#### [WORK REQUEST]
Reproduce the whole listing exactly, omitting any picture it holds.

#### [TASK INPUTS]
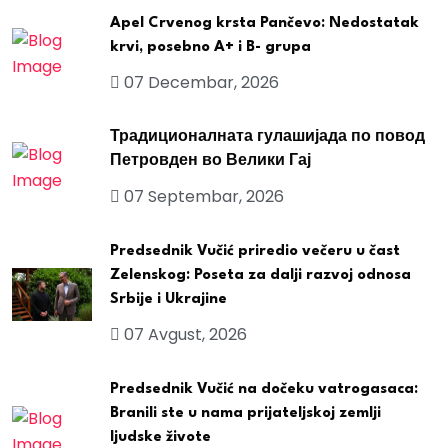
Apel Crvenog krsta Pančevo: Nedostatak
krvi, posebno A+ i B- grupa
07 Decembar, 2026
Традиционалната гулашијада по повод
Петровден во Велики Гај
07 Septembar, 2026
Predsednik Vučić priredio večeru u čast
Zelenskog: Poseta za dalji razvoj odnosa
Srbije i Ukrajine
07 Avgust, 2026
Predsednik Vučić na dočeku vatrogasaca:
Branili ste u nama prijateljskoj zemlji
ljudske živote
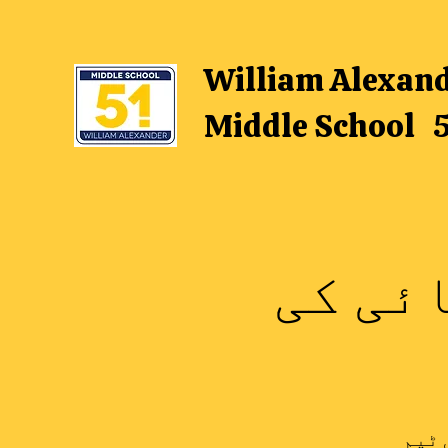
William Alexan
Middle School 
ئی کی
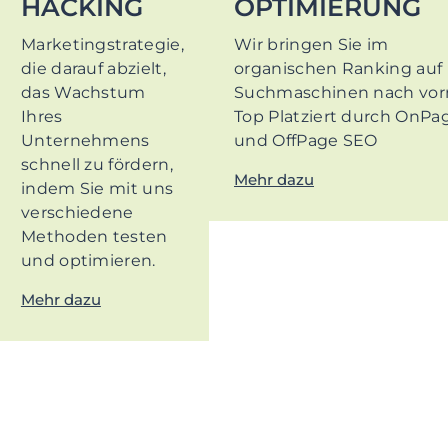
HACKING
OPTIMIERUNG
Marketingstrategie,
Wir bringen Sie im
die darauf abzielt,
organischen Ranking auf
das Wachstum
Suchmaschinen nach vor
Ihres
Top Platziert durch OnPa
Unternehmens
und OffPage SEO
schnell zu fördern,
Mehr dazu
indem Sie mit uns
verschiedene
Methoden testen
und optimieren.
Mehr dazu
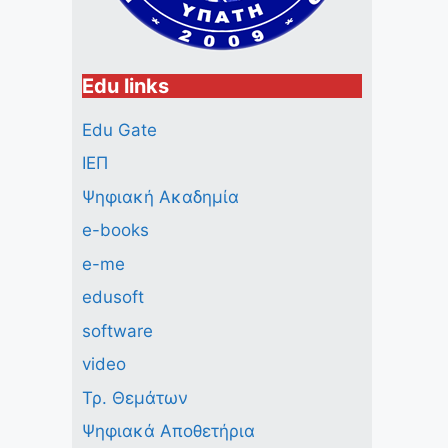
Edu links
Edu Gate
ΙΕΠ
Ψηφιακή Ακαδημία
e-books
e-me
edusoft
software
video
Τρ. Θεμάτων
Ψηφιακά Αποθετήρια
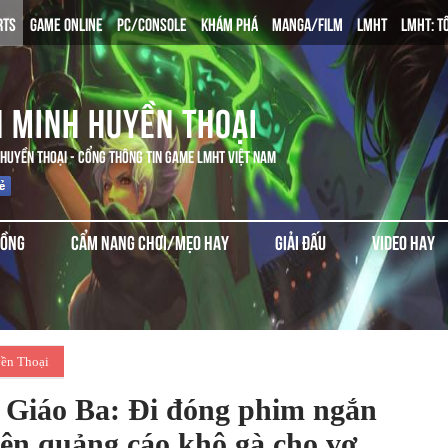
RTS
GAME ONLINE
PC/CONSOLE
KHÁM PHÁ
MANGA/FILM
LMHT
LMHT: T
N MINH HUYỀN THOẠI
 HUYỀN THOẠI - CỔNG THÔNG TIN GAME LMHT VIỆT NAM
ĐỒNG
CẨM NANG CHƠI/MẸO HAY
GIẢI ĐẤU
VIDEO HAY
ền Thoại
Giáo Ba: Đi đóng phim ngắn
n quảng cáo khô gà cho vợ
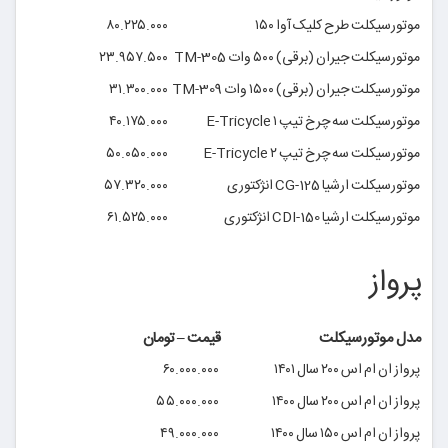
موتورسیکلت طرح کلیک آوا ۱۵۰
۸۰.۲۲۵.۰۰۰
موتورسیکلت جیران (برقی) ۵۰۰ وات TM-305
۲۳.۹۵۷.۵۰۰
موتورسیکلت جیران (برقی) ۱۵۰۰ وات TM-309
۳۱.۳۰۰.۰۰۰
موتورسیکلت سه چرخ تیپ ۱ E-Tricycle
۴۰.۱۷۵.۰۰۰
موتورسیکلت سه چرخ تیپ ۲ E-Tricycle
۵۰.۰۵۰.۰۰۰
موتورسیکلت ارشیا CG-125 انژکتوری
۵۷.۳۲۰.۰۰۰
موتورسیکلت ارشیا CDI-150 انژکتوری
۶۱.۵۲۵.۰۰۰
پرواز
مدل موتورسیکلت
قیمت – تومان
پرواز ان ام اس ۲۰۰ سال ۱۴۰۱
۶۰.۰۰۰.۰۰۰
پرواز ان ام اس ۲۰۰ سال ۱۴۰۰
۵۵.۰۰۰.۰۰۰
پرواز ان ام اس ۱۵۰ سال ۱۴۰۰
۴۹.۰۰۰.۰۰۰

#### [WRITTEN REPLY]
Apel Crvenog krsta Pančevo: Nedostatak
krvi, posebno A+ i B- grupa
07 Decembar, 2026
Традиционалната гулашијада по повод
Петровден во Велики Гај
07 Septembar, 2026
Predsednik Vučić priredio večeru u čast
Zelenskog: Poseta za dalji razvoj odnosa
Srbije i Ukrajine
07 Avgust, 2026
Predsednik Vučić na dočeku vatrogasaca:
Branili ste u nama prijateljskoj zemlji
ljudske živote
William Alexan
Middle School 
ئی کی
HACKING
OPTIMIERUNG
Marketingstrategie,
Wir bringen Sie im
die darauf abzielt,
organischen Ranking auf
das Wachstum
Suchmaschinen nach vor
Ihres
Top Platziert durch OnPa
Unternehmens
und OffPage SEO
schnell zu fördern,
Mehr dazu
indem Sie mit uns
verschiedene
Methoden testen
und optimieren.
Mehr dazu
Edu links
Edu Gate
ΙΕΠ
Ψηφιακή Ακαδημία
e-books
e-me
edusoft
software
video
Τρ. Θεμάτων
Ψηφιακά Αποθετήρια
RTS
GAME ONLINE
PC/CONSOLE
KHÁM PHÁ
MANGA/FILM
LMHT
LMHT: T
N MINH HUYỀN THOẠI
 HUYỀN THOẠI - CỔNG THÔNG TIN GAME LMHT VIỆT NAM
ĐỒNG
CẨM NANG CHƠI/MẸO HAY
GIẢI ĐẤU
VIDEO HAY
ền Thoại
Giáo Ba: Đi đóng phim ngắn
n quảng cáo khô gà cho vợ
موتورسیکلت طرح کلیک آوا ۱۵۰
۸۰.۲۲۵.۰۰۰
موتورسیکلت جیران (برقی) ۵۰۰ وات TM-305
۲۳.۹۵۷.۵۰۰
موتورسیکلت جیران (برقی) ۱۵۰۰ وات TM-309
۳۱.۳۰۰.۰۰۰
موتورسیکلت سه چرخ تیپ ۱ E-Tricycle
۴۰.۱۷۵.۰۰۰
موتورسیکلت سه چرخ تیپ ۲ E-Tricycle
۵۰.۰۵۰.۰۰۰
موتورسیکلت ارشیا CG-125 انژکتوری
۵۷.۳۲۰.۰۰۰
موتورسیکلت ارشیا CDI-150 انژکتوری
۶۱.۵۲۵.۰۰۰
پرواز
مدل موتورسیکلت
قیمت – تومان
پرواز ان ام اس ۲۰۰ سال ۱۴۰۱
۶۰.۰۰۰.۰۰۰
پرواز ان ام اس ۲۰۰ سال ۱۴۰۰
۵۵.۰۰۰.۰۰۰
پرواز ان ام اس ۱۵۰ سال ۱۴۰۰
۴۹.۰۰۰.۰۰۰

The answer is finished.